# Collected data
━━━
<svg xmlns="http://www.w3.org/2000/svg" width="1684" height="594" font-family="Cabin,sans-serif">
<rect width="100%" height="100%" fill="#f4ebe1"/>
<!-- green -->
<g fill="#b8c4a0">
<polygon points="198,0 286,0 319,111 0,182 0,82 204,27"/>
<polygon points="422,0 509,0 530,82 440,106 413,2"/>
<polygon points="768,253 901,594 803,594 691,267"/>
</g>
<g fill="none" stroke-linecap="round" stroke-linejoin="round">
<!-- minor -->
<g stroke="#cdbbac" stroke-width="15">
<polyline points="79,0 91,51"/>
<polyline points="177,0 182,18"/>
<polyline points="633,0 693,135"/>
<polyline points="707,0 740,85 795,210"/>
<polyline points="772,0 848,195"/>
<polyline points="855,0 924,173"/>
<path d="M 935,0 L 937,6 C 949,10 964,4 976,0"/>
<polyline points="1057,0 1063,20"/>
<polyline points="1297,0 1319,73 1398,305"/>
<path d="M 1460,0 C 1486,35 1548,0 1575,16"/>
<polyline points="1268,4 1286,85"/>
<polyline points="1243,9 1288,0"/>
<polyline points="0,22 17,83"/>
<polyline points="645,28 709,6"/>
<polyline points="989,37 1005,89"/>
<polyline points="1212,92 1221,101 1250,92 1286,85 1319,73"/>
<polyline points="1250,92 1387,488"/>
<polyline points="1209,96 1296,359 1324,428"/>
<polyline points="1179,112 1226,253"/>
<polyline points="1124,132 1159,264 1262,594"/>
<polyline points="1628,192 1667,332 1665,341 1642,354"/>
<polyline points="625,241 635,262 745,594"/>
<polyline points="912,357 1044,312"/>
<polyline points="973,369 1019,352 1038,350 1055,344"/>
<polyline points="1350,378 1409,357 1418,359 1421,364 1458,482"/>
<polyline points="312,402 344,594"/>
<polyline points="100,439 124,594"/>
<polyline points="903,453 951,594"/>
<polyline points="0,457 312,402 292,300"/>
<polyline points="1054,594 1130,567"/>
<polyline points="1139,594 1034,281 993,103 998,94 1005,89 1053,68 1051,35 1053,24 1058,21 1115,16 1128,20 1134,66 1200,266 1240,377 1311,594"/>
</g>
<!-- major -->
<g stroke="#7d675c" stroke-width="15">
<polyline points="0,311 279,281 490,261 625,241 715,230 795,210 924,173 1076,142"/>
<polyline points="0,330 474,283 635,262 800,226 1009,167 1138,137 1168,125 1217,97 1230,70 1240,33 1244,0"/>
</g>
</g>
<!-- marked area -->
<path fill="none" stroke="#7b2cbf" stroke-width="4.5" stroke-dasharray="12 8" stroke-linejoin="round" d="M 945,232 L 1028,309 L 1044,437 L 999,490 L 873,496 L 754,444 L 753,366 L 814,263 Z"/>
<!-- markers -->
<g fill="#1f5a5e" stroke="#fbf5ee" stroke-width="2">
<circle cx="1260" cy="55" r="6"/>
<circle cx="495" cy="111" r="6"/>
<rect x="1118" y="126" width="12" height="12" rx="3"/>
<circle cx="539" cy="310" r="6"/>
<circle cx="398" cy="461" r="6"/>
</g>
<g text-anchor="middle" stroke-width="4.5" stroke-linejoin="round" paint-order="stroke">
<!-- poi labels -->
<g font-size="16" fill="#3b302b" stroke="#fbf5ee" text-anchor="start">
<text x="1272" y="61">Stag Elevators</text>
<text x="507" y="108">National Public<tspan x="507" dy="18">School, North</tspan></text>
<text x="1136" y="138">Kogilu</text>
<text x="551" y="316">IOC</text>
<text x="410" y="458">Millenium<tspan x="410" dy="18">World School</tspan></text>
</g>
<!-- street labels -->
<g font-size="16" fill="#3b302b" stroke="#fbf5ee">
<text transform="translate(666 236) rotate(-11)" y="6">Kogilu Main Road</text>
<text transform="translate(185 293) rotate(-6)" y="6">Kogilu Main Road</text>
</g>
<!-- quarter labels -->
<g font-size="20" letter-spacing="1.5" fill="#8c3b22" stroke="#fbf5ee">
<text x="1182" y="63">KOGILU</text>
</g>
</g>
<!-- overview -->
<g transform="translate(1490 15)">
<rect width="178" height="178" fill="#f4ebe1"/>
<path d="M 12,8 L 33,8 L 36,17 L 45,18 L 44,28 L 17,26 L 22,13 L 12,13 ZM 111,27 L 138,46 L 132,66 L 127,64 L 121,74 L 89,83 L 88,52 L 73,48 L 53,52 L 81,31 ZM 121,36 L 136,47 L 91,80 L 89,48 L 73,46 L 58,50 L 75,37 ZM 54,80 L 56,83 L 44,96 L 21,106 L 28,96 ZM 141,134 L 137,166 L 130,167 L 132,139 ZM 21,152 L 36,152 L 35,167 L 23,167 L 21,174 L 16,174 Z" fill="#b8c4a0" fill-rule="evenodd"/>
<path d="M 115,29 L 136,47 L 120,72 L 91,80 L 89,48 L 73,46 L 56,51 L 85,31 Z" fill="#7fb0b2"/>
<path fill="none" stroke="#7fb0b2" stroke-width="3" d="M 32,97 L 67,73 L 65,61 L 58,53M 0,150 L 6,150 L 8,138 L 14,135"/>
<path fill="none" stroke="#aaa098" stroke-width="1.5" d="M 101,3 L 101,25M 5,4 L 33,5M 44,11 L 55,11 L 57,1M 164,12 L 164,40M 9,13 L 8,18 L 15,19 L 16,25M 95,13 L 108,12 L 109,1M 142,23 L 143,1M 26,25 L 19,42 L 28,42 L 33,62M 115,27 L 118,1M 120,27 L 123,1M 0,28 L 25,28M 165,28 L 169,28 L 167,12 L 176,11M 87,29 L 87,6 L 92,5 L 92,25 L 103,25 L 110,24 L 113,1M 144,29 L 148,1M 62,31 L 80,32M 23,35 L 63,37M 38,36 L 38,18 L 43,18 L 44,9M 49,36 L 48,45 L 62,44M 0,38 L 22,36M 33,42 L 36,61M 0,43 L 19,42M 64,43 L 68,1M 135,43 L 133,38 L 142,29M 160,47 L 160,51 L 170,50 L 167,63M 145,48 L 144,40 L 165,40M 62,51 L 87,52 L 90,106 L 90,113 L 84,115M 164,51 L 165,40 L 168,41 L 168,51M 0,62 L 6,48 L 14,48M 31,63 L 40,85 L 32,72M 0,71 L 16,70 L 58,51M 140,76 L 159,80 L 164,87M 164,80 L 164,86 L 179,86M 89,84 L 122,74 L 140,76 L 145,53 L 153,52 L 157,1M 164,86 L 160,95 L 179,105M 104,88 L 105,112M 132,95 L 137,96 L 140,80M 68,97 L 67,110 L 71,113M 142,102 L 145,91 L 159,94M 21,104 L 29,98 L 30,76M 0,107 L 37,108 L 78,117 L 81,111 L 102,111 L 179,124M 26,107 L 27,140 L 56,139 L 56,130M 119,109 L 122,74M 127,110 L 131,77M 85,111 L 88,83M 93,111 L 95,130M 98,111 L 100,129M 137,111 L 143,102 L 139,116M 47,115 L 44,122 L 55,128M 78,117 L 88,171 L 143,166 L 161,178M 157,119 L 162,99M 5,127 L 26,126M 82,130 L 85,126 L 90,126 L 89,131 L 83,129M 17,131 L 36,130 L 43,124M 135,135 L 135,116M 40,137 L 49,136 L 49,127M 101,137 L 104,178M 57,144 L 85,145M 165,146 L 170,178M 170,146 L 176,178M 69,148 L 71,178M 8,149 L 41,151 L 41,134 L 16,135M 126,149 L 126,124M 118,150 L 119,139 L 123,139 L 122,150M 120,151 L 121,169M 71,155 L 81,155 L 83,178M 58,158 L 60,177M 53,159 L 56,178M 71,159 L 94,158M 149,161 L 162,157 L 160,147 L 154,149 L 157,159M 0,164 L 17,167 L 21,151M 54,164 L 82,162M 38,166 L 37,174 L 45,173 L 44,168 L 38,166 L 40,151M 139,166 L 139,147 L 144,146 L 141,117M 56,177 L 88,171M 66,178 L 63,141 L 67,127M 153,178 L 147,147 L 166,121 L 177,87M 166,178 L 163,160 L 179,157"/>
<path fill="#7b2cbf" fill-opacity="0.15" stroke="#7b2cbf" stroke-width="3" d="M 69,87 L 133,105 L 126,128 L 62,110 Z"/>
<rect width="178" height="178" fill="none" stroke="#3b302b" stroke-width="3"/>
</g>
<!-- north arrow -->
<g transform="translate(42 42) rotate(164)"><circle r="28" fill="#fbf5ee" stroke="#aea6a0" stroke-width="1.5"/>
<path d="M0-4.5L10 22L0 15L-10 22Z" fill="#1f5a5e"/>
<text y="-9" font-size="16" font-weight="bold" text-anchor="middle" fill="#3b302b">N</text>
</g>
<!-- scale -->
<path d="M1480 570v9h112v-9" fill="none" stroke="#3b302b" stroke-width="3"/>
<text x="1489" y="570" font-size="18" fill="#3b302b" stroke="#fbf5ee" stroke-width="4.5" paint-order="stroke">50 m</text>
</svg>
━━━
Set down exactly the line that holds "69,87 L 133,105" and all lines after it to the end of the data.

# RESULT FOR THIS EXERCISE
<path fill="#7b2cbf" fill-opacity="0.15" stroke="#7b2cbf" stroke-width="3" d="M 69,87 L 133,105 L 126,128 L 62,110 Z"/>
<rect width="178" height="178" fill="none" stroke="#3b302b" stroke-width="3"/>
</g>
<!-- north arrow -->
<g transform="translate(42 42) rotate(164)"><circle r="28" fill="#fbf5ee" stroke="#aea6a0" stroke-width="1.5"/>
<path d="M0-4.5L10 22L0 15L-10 22Z" fill="#1f5a5e"/>
<text y="-9" font-size="16" font-weight="bold" text-anchor="middle" fill="#3b302b">N</text>
</g>
<!-- scale -->
<path d="M1480 570v9h112v-9" fill="none" stroke="#3b302b" stroke-width="3"/>
<text x="1489" y="570" font-size="18" fill="#3b302b" stroke="#fbf5ee" stroke-width="4.5" paint-order="stroke">50 m</text>
</svg>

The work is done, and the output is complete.